▶ [AIM OF THE EXERCISE] Across the material below, how many lines contain the word "time"? Give only the number.

==== RECORDS FOR THE TASK ====

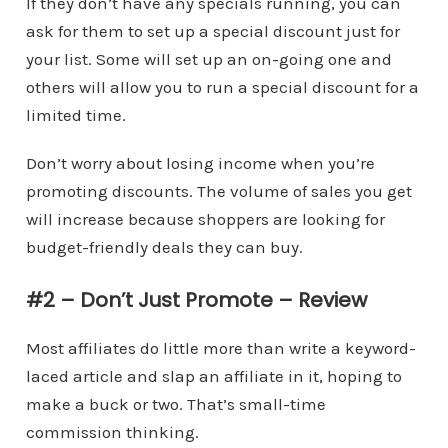
If they don’t have any specials running, you can
ask for them to set up a special discount just for
your list. Some will set up an on-going one and
others will allow you to run a special discount for a
limited time.
Don’t worry about losing income when you’re
promoting discounts. The volume of sales you get
will increase because shoppers are looking for
budget-friendly deals they can buy.
#2 – Don’t Just Promote – Review
Most affiliates do little more than write a keyword-
laced article and slap an affiliate in it, hoping to
make a buck or two. That’s small-time
commission thinking.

====

▶ [WRITTEN SOLUTION] 2